Getting started with deaviz

deaviz turns the numbers behind a Data Envelopment Analysis (DEA), whether they are input/output profiles or the computational outcomes of various DEA models, into plots of efficiency distributions, input/output relationships, efficient frontier representations, projection biplots, benchmarking networks, cross-efficiency maps, and multi-period trajectories for panel data. This vignette walks through a typical workflow using two bundled datasets.

Most plots compute efficiency scores internally, which relies on the Benchmarking package; a few embeddings/layouts use smacof, igraph/graphlayouts, or kohonen. These are all Suggests: install them to reproduce every figure below. (Where a suggested package is missing, the corresponding chunk is simply skipped, so this vignette always builds.)

The data object

deaviz ships with chinese_cities, a classic cross-sectional DEA benchmark of 35 cities with three inputs and three outputs (Sueyoshi, 1992). dea_data() records which columns are inputs, which are outputs, and which identifies the DMU. Columns can be given by name or by position.

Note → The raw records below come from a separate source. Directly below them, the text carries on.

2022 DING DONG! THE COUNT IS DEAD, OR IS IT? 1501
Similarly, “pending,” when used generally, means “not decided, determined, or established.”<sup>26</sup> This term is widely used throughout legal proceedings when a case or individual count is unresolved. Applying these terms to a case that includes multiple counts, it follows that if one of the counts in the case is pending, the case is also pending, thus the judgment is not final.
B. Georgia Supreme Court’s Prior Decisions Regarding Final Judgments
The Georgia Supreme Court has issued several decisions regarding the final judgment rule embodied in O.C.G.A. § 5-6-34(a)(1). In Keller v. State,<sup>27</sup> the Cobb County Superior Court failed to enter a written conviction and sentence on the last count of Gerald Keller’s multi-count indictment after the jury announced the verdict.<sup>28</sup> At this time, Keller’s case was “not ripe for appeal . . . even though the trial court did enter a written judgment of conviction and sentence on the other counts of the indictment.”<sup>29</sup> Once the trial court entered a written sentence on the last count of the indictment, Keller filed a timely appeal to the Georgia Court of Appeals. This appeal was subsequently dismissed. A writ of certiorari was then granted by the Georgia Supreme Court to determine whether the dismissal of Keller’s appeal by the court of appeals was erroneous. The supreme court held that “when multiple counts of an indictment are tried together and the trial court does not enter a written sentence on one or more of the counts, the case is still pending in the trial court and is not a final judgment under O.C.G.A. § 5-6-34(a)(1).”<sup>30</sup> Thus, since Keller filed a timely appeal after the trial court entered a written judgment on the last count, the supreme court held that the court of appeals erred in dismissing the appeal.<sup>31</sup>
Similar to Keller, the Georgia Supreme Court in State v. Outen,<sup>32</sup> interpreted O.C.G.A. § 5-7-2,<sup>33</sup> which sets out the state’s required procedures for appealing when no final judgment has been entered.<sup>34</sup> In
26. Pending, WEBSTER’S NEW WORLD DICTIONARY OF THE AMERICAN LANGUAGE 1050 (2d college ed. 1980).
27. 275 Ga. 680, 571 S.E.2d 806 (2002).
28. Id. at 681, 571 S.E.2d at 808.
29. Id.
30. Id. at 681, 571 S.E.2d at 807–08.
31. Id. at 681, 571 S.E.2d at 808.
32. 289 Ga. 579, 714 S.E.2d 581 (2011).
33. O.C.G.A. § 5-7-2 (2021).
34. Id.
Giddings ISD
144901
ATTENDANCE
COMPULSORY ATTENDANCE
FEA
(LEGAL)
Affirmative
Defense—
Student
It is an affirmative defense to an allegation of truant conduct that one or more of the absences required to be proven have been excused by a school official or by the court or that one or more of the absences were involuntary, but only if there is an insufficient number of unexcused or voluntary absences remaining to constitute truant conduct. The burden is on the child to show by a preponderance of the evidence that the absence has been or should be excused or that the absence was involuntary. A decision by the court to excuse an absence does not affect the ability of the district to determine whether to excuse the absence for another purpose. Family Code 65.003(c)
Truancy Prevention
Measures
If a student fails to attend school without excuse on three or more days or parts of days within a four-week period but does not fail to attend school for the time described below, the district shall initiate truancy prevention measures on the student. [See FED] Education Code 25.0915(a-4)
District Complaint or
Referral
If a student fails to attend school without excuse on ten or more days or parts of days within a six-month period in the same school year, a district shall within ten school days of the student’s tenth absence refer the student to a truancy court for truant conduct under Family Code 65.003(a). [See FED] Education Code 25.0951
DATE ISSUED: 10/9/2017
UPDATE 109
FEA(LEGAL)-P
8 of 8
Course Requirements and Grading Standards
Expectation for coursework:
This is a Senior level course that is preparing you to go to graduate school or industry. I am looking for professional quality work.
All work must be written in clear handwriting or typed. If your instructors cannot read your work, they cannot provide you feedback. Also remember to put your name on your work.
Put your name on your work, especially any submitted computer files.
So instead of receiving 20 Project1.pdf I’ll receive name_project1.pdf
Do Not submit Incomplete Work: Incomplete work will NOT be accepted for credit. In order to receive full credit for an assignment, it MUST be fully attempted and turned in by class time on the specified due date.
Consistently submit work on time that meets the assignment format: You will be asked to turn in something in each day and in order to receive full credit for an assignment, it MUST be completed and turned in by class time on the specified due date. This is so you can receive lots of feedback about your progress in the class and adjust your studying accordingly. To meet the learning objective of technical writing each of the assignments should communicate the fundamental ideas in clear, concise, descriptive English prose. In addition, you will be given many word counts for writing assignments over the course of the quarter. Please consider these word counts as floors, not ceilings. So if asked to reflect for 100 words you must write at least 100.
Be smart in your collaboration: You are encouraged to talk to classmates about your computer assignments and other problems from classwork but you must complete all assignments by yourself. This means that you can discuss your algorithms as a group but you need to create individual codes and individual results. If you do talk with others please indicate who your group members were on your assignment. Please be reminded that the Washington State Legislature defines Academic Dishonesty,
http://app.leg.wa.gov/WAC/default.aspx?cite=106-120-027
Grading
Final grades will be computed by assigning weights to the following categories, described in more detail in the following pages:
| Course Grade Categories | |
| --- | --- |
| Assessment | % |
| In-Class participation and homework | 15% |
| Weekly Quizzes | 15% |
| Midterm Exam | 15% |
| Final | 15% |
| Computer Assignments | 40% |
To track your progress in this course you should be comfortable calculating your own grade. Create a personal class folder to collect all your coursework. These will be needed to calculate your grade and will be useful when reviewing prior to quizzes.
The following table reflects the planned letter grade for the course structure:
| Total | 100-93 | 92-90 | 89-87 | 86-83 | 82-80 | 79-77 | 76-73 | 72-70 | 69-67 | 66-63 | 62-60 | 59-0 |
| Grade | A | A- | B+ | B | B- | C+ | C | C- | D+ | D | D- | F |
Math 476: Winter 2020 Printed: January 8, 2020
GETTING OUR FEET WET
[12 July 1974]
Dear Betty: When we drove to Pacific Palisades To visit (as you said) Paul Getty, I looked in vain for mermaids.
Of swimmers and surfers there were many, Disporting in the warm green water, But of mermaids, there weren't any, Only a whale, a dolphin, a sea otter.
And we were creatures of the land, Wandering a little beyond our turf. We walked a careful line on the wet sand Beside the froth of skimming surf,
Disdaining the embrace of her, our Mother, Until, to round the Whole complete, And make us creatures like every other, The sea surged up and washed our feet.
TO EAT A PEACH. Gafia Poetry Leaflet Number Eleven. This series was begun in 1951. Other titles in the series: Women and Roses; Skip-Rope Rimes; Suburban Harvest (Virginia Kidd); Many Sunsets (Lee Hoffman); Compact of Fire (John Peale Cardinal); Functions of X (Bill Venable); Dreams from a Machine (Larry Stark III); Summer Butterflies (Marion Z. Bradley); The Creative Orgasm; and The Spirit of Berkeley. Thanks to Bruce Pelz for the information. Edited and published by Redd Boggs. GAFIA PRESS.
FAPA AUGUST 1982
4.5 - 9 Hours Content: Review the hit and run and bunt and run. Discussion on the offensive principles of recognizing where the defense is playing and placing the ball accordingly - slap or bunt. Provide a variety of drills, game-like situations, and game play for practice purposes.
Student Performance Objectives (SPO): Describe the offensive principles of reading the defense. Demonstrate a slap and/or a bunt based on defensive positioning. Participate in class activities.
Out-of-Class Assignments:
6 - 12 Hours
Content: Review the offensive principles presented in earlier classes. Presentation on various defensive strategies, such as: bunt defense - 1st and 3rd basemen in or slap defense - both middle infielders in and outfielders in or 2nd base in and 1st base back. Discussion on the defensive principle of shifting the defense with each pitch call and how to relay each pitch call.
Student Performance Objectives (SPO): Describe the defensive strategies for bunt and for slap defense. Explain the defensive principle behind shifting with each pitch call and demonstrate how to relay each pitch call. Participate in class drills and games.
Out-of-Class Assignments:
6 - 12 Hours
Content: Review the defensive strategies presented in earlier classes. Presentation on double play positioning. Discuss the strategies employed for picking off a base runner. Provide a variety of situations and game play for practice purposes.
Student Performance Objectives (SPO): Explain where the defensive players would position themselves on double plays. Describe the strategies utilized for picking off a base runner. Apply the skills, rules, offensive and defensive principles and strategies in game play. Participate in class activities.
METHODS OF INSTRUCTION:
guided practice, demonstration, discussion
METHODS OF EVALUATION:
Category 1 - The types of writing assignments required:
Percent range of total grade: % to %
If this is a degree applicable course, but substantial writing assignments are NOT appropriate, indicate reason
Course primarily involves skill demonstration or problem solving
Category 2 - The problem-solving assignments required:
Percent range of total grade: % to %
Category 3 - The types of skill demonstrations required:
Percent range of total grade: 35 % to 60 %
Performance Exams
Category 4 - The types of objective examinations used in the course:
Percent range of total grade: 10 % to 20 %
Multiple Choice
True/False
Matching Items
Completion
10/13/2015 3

So, the dea_data object can be defined either by the input and output variable names:

d <- dea_data(
  chinese_cities,
  inputs  = c("industrial_labour_force", "working_funds", "investments"),
  outputs = c("gross_industrial_output", "profit_and_tax", "retail_sales"),
  id      = "DMU"
)
d
#> <dea_data>
#>   DMUs    : 35
#>   Inputs  : 3 (industrial_labour_force, working_funds, investments)
#>   Outputs : 3 (gross_industrial_output, profit_and_tax, retail_sales)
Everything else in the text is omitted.